As an economist and all-around friend of strictly positive numbers I often use the log function. The natural logarithm of course, need I specify it? Apparently in certain spreadsheet software you do.
In this note I just wanted to write down a couple of observations about how to generate mean or median forecasts of a variable \(y\) given the model is fit in \(log(y)\). Of course, I am going to borrow heavily from Rob Hyndman’s blog, where he coverse this. But I also want to add in some code for a simulation from a seasonal arima model (also covered by Rob).
R code to follow
A simple ARIMA model
Let’s fit a seasonal ARIMA model with drift to quarterly house price index for the state of California from the FHFA. The FHFA provides a nice flat text file that we can read straight into our computer:
Set up libraries
library(data.table)
library(tidyverse)
library(forecast)
library(matrixStats)
# colors (http://lenkiefer.com/2019/09/23/theme-inari/)
inari <- "#fe5305"
inari1 <- "#e53a00"
inari2 <- "#a90000"
Import data
# read in file
dt <- fread("https://www.fhfa.gov/DataTools/Downloads/Documents/HPI/HPI_PO_state.txt")

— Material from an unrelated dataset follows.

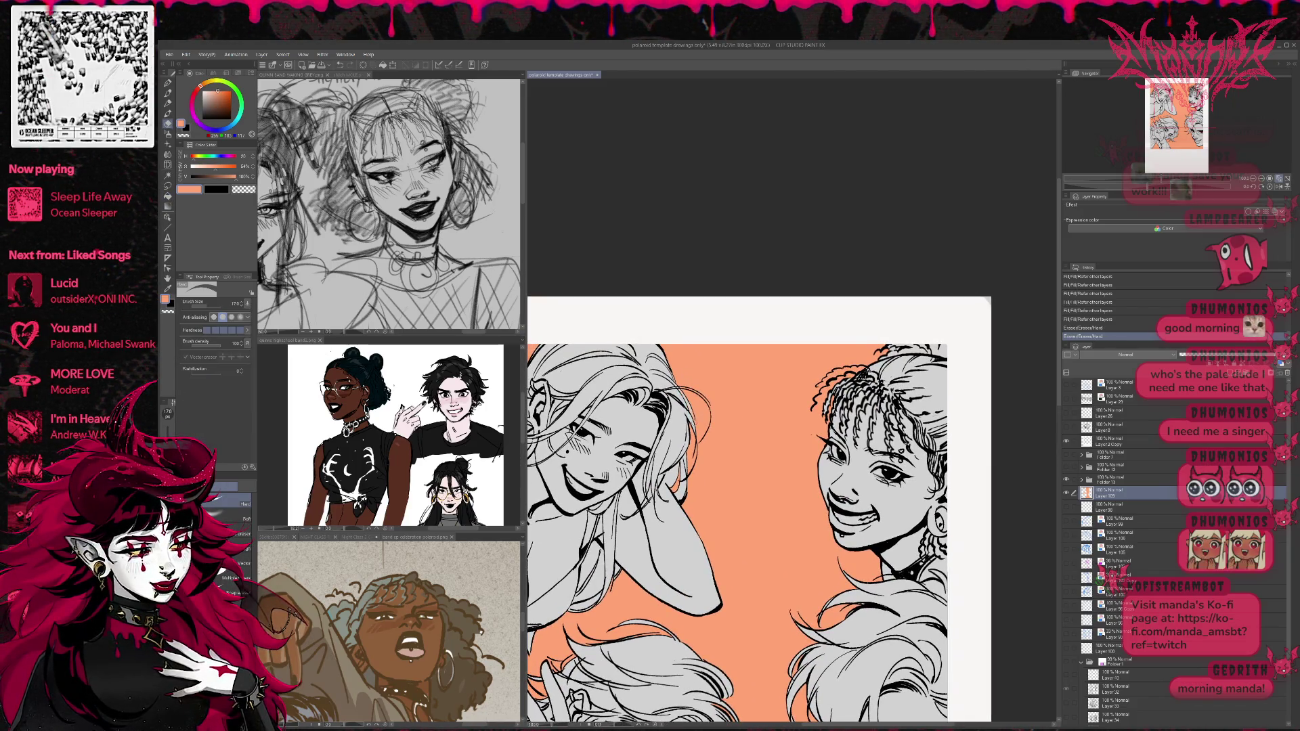
drag(733, 588, 801, 452)
key(ctrl+0)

# construct a times series
ts1 <- ts(dt[state=="CA",]$index_nsa ,start=1991,frequency=4)
autoplot(ts1,color=inari,size=1.1)+
theme_minimal()+
theme(plot.caption=element_text(hjust=0))+
labs(x="date (quarterly)",y="",
title="California House Price Index (NSA)",
subtitle="Index (NSA, 1991Q1 = 100)",
caption="@lenkiefer Source: FHFA Purchase-only House Price Index")
Let’s fit a simple seasonal ARIMA model to this index using forecast::auto.arima
. Note this isn’t necessarily a great model, or useful for anything. It’s just a pretty standard benchmark.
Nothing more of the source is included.